■ **ERFORDERLICHE SCHRITTE**
[1] Übersetzen Sie aus dem Text über den Trainer des 1. SC Sollenau diesen Satz ins Englische: „Wir haben die Spieler dann eine Woche in Ruhe gelassen und das Training wurde ausgesetzt, per WhatsApp waren wir im ständigen Kontakt.“
[2] Führen Sie den Text über den Trainer des 1. SC Sollenau ab seinem letzten Satz weiter.

■ **LESETEXT**
————————

Sollenaus Trainer Jürgen Riedl: "Vielleicht wird der Fußball durch die Krise wieder gesünder"

"Wir hatten noch am Mittwoch trainiert, dann wurden die Maßnahmen durch die Regierung kundgetan und der ÖFB sowie die Landesverbände zogen nach. Wir haben alles 1:1 umgesetzt und da der Platz der Gemeinde gehört, dieser gesperrt", beschreibt 1. SC Sollenaus Coach Jürgen Riedl die Vorgänge vor zwei Wochen. "Wir haben die Spieler dann eine Woche in Ruhe gelassen und das Training wurde ausgesetzt, per WhatsApp waren wir im ständigen Kontakt. Seit voriger Woche und insgesamt einmal drei Wochen absolvieren die Jungs nun ein Heimprogramm, die meisten sind daheim und haben Zeit genug, um sich fit zu halten", ergänzt der Trainer des Tabellenvierten der 1. Klasse Süd.

————————

■ **ANGEZEIGTE INFORMATIONEN**

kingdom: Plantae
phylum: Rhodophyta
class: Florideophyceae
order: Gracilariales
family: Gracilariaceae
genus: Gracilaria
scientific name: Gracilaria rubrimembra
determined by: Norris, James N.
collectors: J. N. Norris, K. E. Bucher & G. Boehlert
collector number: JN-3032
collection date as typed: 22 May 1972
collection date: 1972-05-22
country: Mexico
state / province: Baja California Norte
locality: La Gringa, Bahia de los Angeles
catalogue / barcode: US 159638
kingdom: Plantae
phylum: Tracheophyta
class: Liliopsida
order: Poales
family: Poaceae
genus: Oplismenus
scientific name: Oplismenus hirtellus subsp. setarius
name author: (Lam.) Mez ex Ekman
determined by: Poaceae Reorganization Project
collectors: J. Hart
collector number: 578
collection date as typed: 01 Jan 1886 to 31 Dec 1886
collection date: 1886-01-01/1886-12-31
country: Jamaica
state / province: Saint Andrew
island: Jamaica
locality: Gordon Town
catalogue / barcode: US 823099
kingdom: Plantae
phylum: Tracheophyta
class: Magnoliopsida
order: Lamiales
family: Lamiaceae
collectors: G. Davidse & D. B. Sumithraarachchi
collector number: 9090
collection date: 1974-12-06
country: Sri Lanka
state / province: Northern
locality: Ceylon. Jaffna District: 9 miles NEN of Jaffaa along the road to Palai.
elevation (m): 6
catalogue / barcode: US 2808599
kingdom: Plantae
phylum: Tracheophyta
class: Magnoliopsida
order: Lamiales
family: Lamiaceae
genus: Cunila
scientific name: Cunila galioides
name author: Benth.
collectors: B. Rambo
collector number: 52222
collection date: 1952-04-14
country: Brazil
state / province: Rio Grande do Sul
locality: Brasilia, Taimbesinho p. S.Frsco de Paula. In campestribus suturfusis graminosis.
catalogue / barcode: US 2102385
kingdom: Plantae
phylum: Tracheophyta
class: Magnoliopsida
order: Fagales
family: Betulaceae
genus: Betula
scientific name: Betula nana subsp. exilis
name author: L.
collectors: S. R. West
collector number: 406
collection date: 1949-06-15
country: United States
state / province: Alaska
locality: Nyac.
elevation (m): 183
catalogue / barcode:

————————

■ **ÜBUNGSERGEBNISSE**
[1] We then left the players alone for a week and training was suspended; we stayed in constant contact via WhatsApp.

[2]
"Hoffentlich können wir im Herbst spielen"

Derzeit weiß noch niemand, wie und ob die Saison im Frühjahr noch fortgesetzt wird, Riedl denkt, dass eher nicht weitergespielt wird. "Die EM wurde zwar verschoben und wir könnten theoretisch bis Ende Juni spielen, aber man benötigt mindestens zwei, drei Wochen gemeinsames Training mit der Mannschaft. Die Pause ist insgesamt zu lange und ich glaube, dass die Regierung uns nicht mehr spielen lassen wird. Es wird meiner Meinung nach erst frühstens im Mai wieder gehen und man kann nur hoffen, dass wir im Herbst spielen können."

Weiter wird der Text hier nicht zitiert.